In the report on the implementation of the resolution on supervision sent to the National Assembly this week, the Government affirmed that in the banking sector, in recent times, the Government has focused on directing and operating monetary policy proactively, flexibly, promptly and effectively; closely and synchronously coordinating with a reasonable, focused and key expansionary fiscal policy, in order to contribute to stabilizing the macro-economy, controlling inflation, promoting growth, and ensuring major balances of the economy. Credit growth of the whole system has been improved, ensuring to meet the credit capital needs of the economy...

However, delegates still have concerns about the credit management mechanism of the State Bank. Delegate Nguyen Thi Viet Nga (Hai Phong) said that Resolution 62/2022/QH15 requested: "Research to limit and eventually eliminate the management mechanism of allocating credit growth targets to each credit institution".

The Government's report shows that the State Bank has made adjustments in the operation of the credit room mechanism, but in reality it continues to maintain this mechanism.

“The State Bank still assigns and adjusts specific targets for each credit institution. The State Bank has not yet completely abandoned this mechanism and has not fully explained why, after many years, the request to 'move towards eliminating quotas' still has no timeline and specific solutions attached,” the Russian delegate suggested, asking the State Bank to have a clearer roadmap for eliminating credit room.

Although the State Bank of Vietnam affirms that it is directing capital flows into priority sectors, in reality, capital is flowing very strongly into the real estate sector.

According to VIS Rating analysts, real estate credit is increasing at a record high. By the end of the third quarter of 2025, outstanding real estate business loans increased by 37% over the same period, making real estate credit account for 23.7% of total credit. The company warned that real estate credit increasing too quickly could negatively affect banks' capital safety indicators. In fact, overdue debt in the home loan group of many banks has increased sharply.

Meanwhile, credit for social housing, infrastructure, digital transformation... is flowing slowly. Delegate Nguyen Thi Viet Nga said that the social housing credit package of 145,000 billion VND and the infrastructure and digital transformation loan package of 500,000 billion VND are being disbursed at a very slow rate, not commensurate with expectations.

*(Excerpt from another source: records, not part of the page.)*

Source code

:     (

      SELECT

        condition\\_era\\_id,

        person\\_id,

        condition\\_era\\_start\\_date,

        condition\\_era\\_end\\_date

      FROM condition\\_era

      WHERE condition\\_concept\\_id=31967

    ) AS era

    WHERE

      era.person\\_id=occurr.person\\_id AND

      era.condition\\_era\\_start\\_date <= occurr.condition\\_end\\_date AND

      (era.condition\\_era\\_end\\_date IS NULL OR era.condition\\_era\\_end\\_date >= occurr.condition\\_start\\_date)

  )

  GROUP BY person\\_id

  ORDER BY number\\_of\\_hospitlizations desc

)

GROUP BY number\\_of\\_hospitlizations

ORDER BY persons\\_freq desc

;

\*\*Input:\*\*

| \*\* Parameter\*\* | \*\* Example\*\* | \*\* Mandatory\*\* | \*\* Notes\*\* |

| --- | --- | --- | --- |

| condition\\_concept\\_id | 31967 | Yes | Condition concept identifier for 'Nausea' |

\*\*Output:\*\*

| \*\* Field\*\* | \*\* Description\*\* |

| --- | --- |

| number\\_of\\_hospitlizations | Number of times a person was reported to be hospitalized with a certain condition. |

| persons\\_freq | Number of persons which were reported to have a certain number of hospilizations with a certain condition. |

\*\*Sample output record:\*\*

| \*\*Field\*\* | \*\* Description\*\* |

According to the delegate, the National Assembly has repeatedly emphasized the need for the banking sector to direct credit flows to production, business, priority sectors, social housing, infrastructure, and digital transformation, but the report shows that there are still "bottlenecks" such as a lack of qualified projects, investment and land procedures, and a lack of project portfolios from ministries and branches. This shows that the Government's coordination role in inter-sectoral coordination is not good and it is recommended that the Government and the State Bank have solutions to "open the way" for capital flows to the right priority sectors.